I have always been confused with the arrangement of the summation indices after I interchange the order of the sums. For instance, I am encountering the following double summations that I wish to commute (The summation coefficients aren't important for my question so I avoid them, I am also assuming convergence.)
$$ \sum^{\infty}_{k=0}\sum^{2k}_{\nu=0}=\sum^{?}_{\nu=0}\sum^{?}_{k=0} $$
When I have nested sums like in the following double summations:
$$ \sum^{\infty}_{k=0}\sum^{k}_{\nu=0}=\sum^{\infty}_{\nu=0}\sum^{\infty}_{k=0}, $$
it is clear to me what is going on because we have the inequalities:
$$ 0\leq k \leq \infty, \hspace{5mm} 0 \leq \nu \leq k \hspace{5mm} \Rightarrow \hspace{5mm} 0 \leq \nu \leq k \leq \infty, $$
from which we can conclude that the bounds for the summation in $\nu$ will be $0 \leq \nu \leq \infty$. However in my example I have the bounds
$$ 0\leq k \leq\infty \\ 0 \leq \nu \leq 2k $$
which I cannot write in a concatenated single expression of inequalities. I think that the limits after I switch the summations are: $\sum^{\infty}_{\nu=0}\sum^{\infty}_{k=0}$ because the $k$ index runs until infinity so $\nu$ has to run to infinity as well. Would someone please help me to clarify whether or not these are the bounds?
$\sum_{k=0}^\infty\sum_{\nu=0}^k$ runs over the set of pairs $(k,\nu)$ of integers satisfying $0\leqslant\nu\leqslant k$. For any fixed $\nu\geqslant 0$, a pair $(k,\nu)$ is in this set if and only if $k\geqslant\nu$. Hence $\sum_{k=0}^\infty\sum_{\nu=0}^k=\sum_{\nu=0}^\infty\sum_{k=\nu}^\infty$ (as commented).

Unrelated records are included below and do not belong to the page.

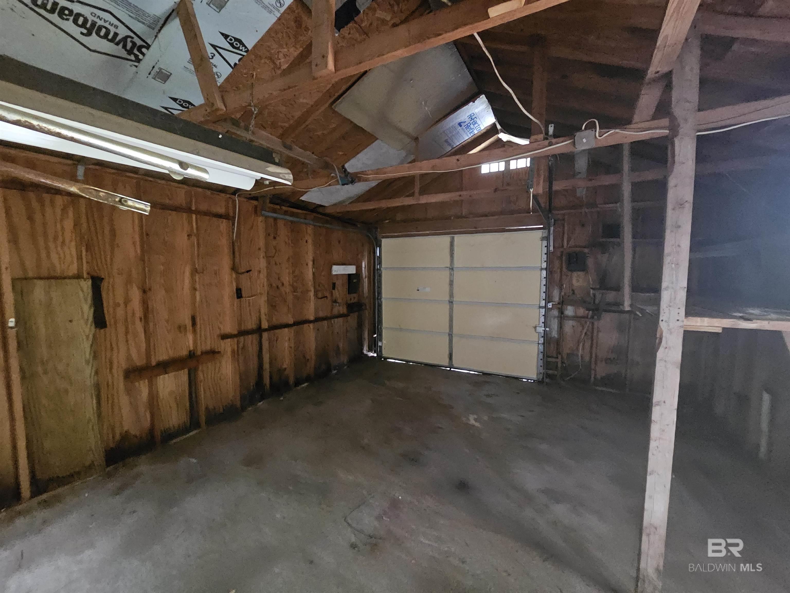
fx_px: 297
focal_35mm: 13
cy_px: 296
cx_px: 395
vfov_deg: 89.9
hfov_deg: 106.2
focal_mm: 2.2
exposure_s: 1/24
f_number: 2.2
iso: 2000
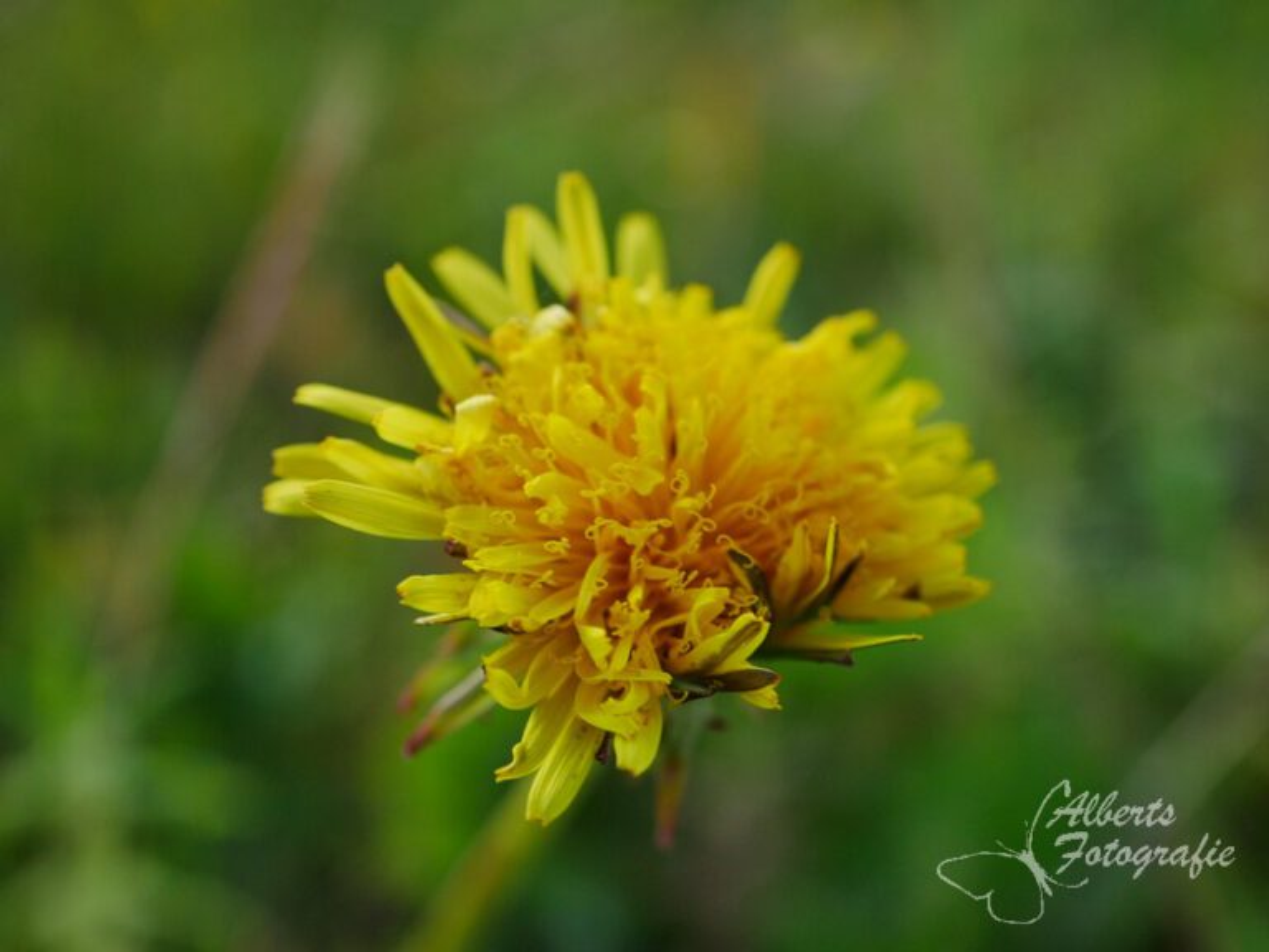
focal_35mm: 60
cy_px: 476
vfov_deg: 24.4
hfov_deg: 32.2
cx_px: 634
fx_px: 2200
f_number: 3.5
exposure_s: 1/500
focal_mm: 30
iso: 200
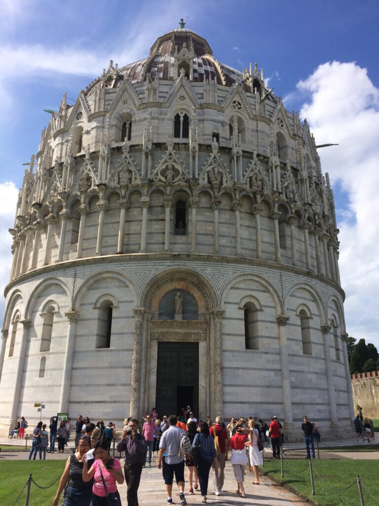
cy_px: 253
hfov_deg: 48.2
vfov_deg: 61.7
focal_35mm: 29
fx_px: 423
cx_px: 190
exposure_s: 1/2740
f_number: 2.2
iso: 32
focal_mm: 4.15
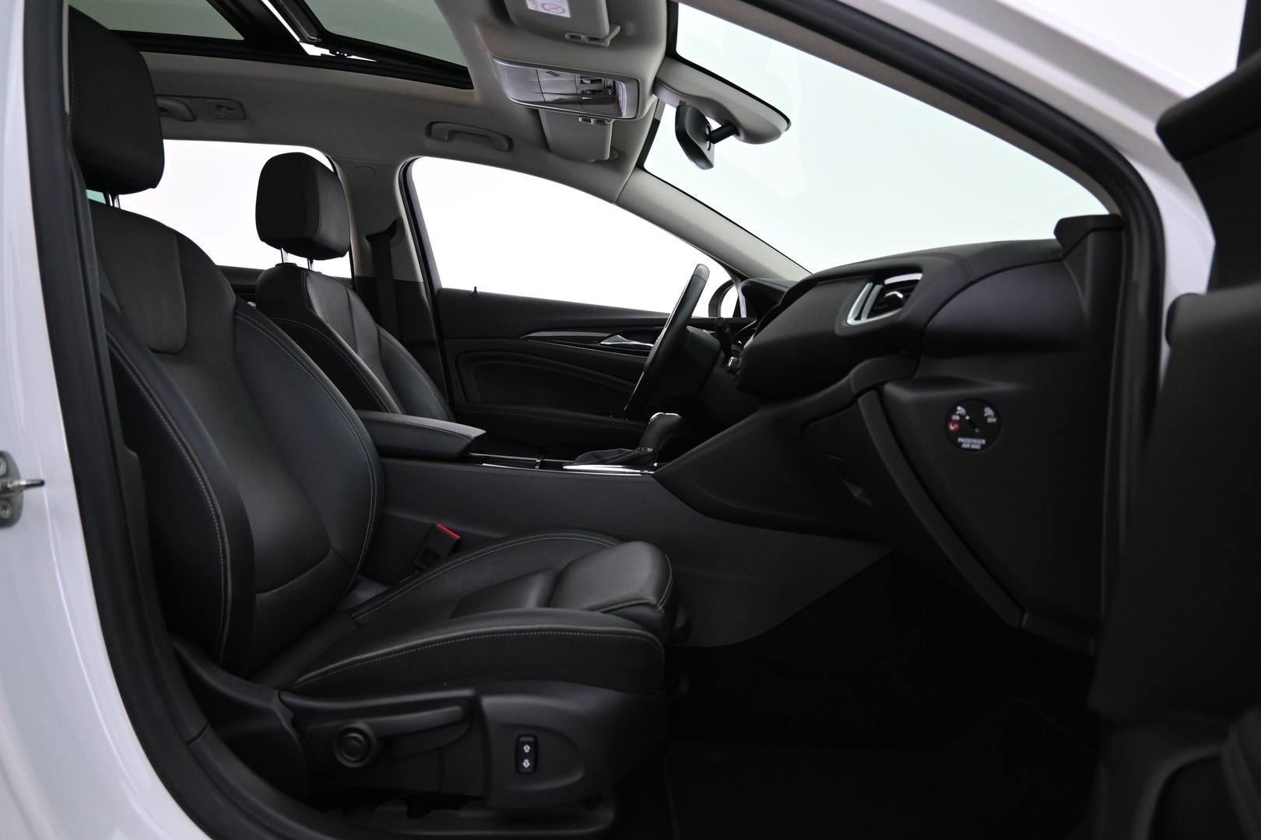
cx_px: 630
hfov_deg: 73.7
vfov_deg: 53.1
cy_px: 420
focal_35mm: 24
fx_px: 841
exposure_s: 1/25
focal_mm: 16
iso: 1400
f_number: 3.5
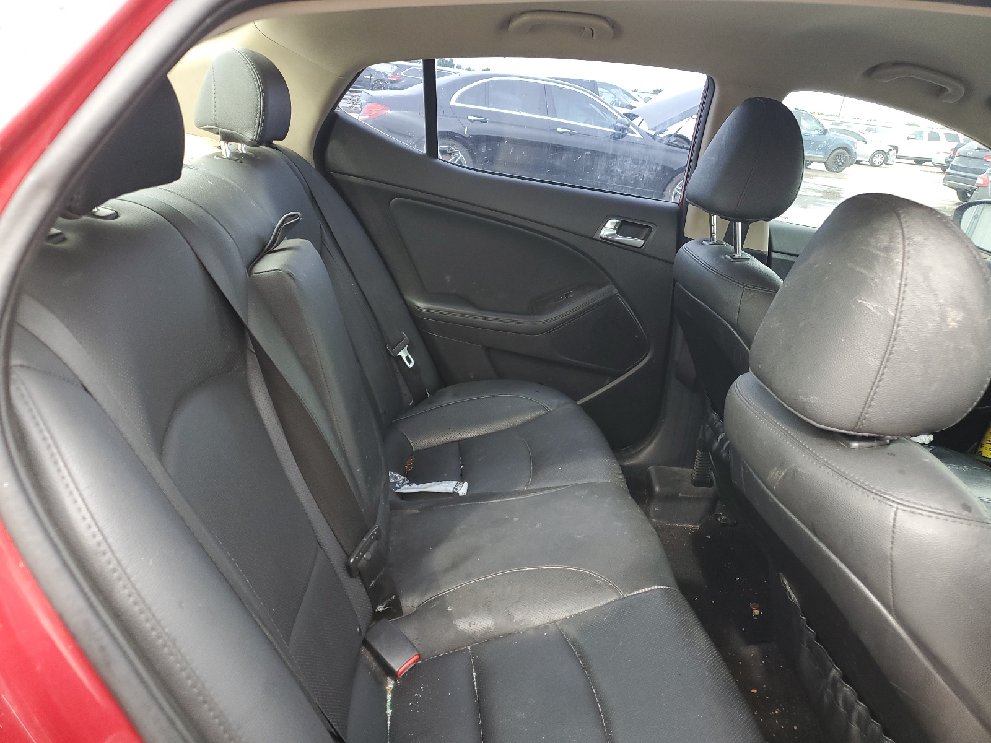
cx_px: 496
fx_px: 744
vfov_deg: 53.1
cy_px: 372
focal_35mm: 26
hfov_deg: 67.3
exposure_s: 1/120
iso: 66
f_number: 1.5
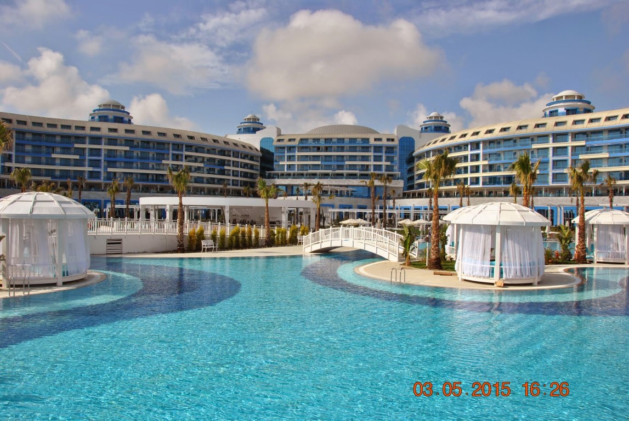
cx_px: 314
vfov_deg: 48.1
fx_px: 472
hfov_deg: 67.3
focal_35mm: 27
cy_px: 210
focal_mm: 18
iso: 100
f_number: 9
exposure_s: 1/320
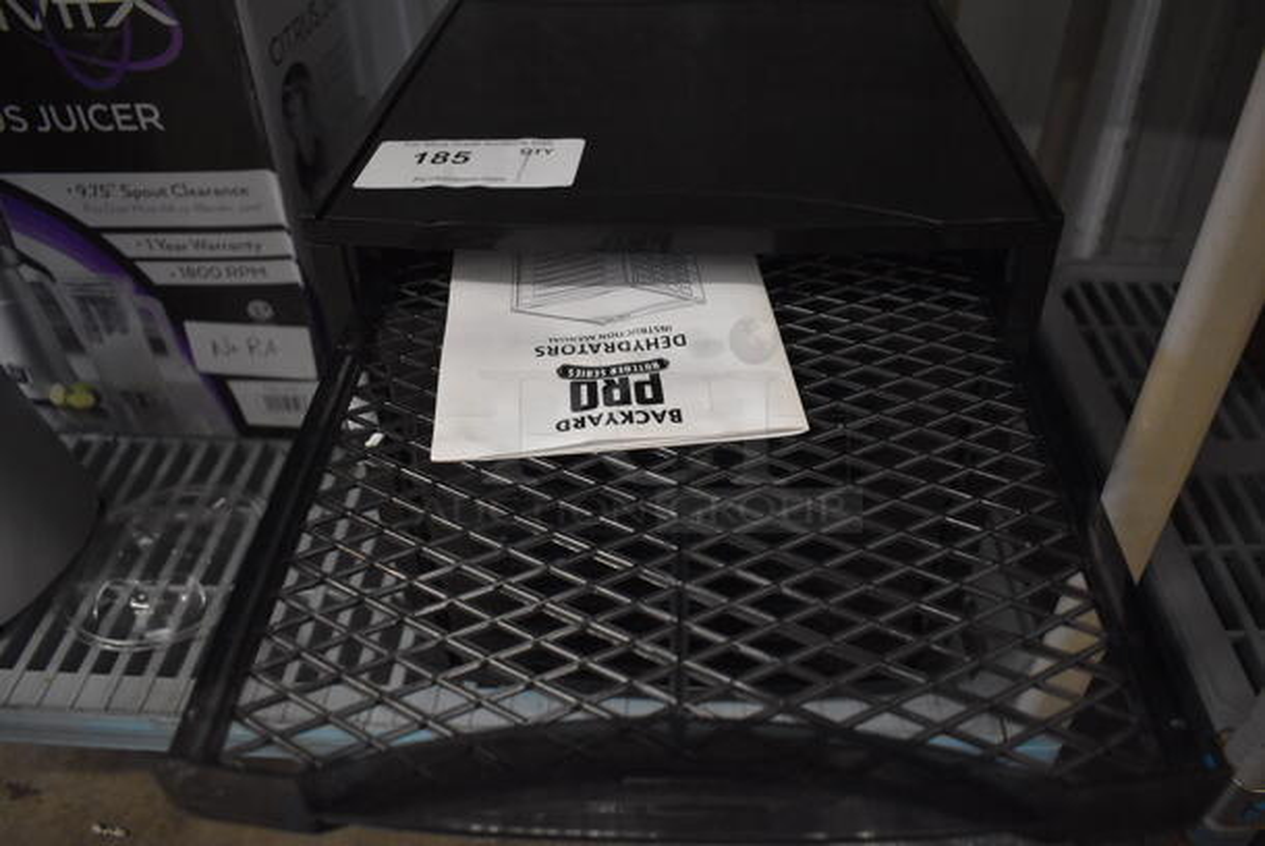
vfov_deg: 48.0
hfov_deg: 67.3
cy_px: 423
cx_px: 632
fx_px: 950
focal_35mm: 27
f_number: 3.5
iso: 2800
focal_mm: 18
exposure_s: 1/125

Similarly, $\sum_{k=0}^\infty\sum_{\nu=0}^{2k}$ is over the set of $(k,\nu)$ with $0\leqslant\nu\leqslant 2k$. So, for a fixed $\nu\geqslant 0$, a pair $(k,\nu)$ is in this set if and only if $2k\geqslant\nu$, that is, $k\geqslant\lceil\nu/2\rceil$. Thus $\color{blue}{\sum_{k=0}^\infty\sum_{\nu=0}^{2k}=\sum_{\nu=0}^\infty\sum_{k=\lceil\nu/2\rceil}^\infty}$.
Sometimes (when the inequalities are confusing) it's worth plotting the set the sum runs over.